Whitman once suggested to Traubel that several of the least effectual allies in his campaign for free speech were eventually turned into adversaries by professional jealousy and an "awful belief in respectability" (With Walt Whitman 6:62). A.C. Swinburne and Bayard Taylor were at the top of this list. Taylor was a prolific Philadelphia travel writer, novelist, and poet. His poetic style, rooted in the classics and Victorian sentiment, brought him so little acclaim that he began to resent the mass appeal of his travel writing. Only his Faust translation is well known today.

In John Godfrey's Fortunes (1864), Taylor portrays Whitman as the Bohemian poet Mr. Smithers, who prefers "the fireman, in his red flannel shirt, with the sleeves rolled up to his shoulders" over fools with "the morbid sensitiveness which follows culture" (278). Taylor's "Echo Club" parodies, published in the Atlantic Monthly in 1872, called Leaves of Grass a "modern, half-Bowery-boy, half-Emersonian apprehension of the old Greek idea of physical life . . . A truer sense of art would have prevented . . . offensive frankness" (Echo Club 179–180).

Whitman noted that Taylor's Poems of the Orient (1854) "indirectly has a meaning" (Notebooks 5:1771), which, according to Byrne Fone, was Whitman's way of indicating a homosexual discourse. Thus Whitman was hardly surprised when Taylor confided that he found in his own nature both Whitman's "physical attraction" and "tender and noble love of man for man" (qtd. in Correspondence 1:295). Taylor offered his suspicious Quaker neighbors The Story of Kennett (1866) as an alternative to the fad of "exceptional or morbid" kinds of "psychological problems" (Kennett, Prologue ix), and his two male characters avoided a tender embrace because that "was the custom of the neighborhood" (Kennett 237). However, his odd novel Joseph and His Friend (1870) showed heroes holding hands and kissing, as dictated by "a loftier faith, a juster law," and "instincts, needs, knowledge, and rights—ay, rights! of their own" (214).

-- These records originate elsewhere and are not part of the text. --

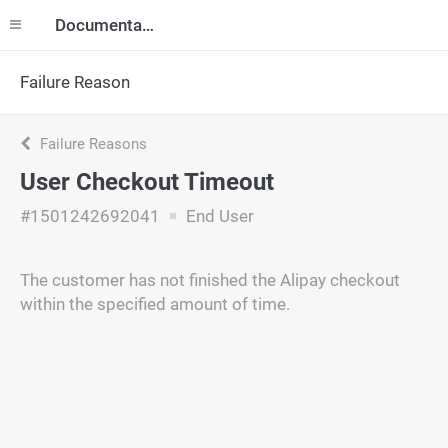
Documentation
Failure Reason
Failure Reasons
User Checkout Timeout
#1501242692041
End User
The customer has not finished the Alipay checkout
within the specified amount of time.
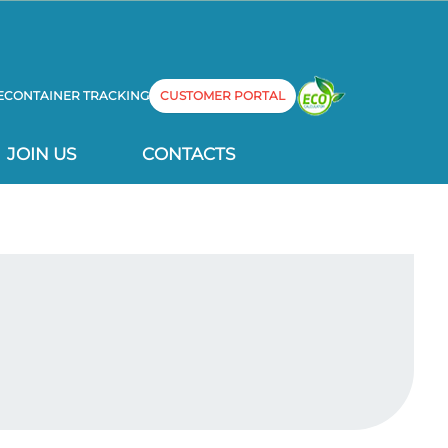
E
CONTAINER TRACKING
CUSTOMER PORTAL
JOIN US
CONTACTS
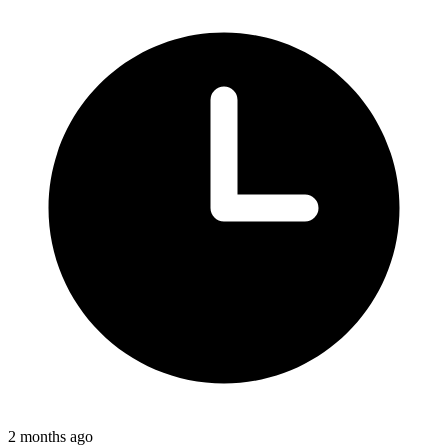
2 months ago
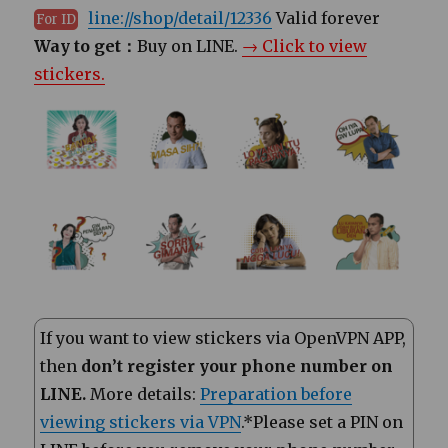
line://shop/detail/12336
Valid forever
For ID
Way to get：
Buy on LINE.
→ Click to view
stickers.
If you want to view stickers via OpenVPN APP,
then
don’t register your phone number on
LINE.
More details:
Preparation before
viewing stickers via VPN
.*Please set a PIN on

In 1856, George Boker, who was married, wrote Taylor, who was widowed, that he had "never loved anything human as I love you. It is a joy and a pride to my heart to know that this feeling is truly returned" (qtd. in Evans 115). In the years after 1874, Whitman may have intruded upon their Philadelphia turf, when the "florid, almost effusive" Boker (With Walt Whitman 6:226) invited him to dine "two or three times" (With Walt Whitman 6:234). By 1876, Taylor was blasting Whitman in the New York Tribune, and after that, the two never reconciled.

Bibliography

Beatty, Richmond. Bayard Taylor, Laureate of the Gilded Age. Norman: U of Oklahoma P, 1936.

Evans, Oliver H. George Henry Boker. Boston: Twayne, 1984.

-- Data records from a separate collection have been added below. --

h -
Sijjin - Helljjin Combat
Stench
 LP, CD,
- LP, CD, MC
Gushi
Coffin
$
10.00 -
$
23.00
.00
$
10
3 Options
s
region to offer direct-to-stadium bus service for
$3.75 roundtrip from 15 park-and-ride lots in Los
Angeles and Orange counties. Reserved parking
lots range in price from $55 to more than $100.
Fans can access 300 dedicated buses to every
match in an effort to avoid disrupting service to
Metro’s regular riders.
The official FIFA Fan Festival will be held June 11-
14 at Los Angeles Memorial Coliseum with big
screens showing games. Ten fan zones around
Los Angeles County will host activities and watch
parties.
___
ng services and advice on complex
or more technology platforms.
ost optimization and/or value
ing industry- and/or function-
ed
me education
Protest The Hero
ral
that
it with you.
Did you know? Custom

Fone, Byrne. Masculine Landscapes: Walt Whitman and the Homoerotic Text. Carbondale: Southern Illinois UP, 1992.

Taylor, Bayard. The Echo Club and Other Literary Diversions. Boston: Osgood, 1876.

———. John Godfrey's Fortunes. New York: Putnam, 1864.

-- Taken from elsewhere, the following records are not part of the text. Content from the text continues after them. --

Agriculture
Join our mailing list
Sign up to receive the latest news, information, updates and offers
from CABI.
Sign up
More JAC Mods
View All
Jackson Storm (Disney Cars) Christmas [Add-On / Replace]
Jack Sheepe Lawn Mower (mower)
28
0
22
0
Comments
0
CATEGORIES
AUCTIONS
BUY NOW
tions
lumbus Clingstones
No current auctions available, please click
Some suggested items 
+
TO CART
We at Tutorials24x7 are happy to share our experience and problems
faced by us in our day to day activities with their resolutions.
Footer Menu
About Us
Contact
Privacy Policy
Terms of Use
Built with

———. Joseph and His Friend. New York: Putnam, 1870.

———. Poems of the Orient. Boston: Ticknor and Fields, 1854.

———. The Story of Kennett. New York: Putnam, 1866.

Traubel, Horace. With Walt Whitman in Camden. Vol. 2. New York: Appleton, 1908; Vol. 6. Ed. Gertrude Traubel and William White. Carbondale: Southern Illinois UP, 1982.

Whitman, Walt. The Correspondence. Ed. Edwin Haviland Miller. 6 vols. New York: New York UP, 1961–1977.

———. Notebooks and Unpublished Prose Manuscripts. Ed. Edward F. Grier. 6 vols. New York: New York UP, 1984.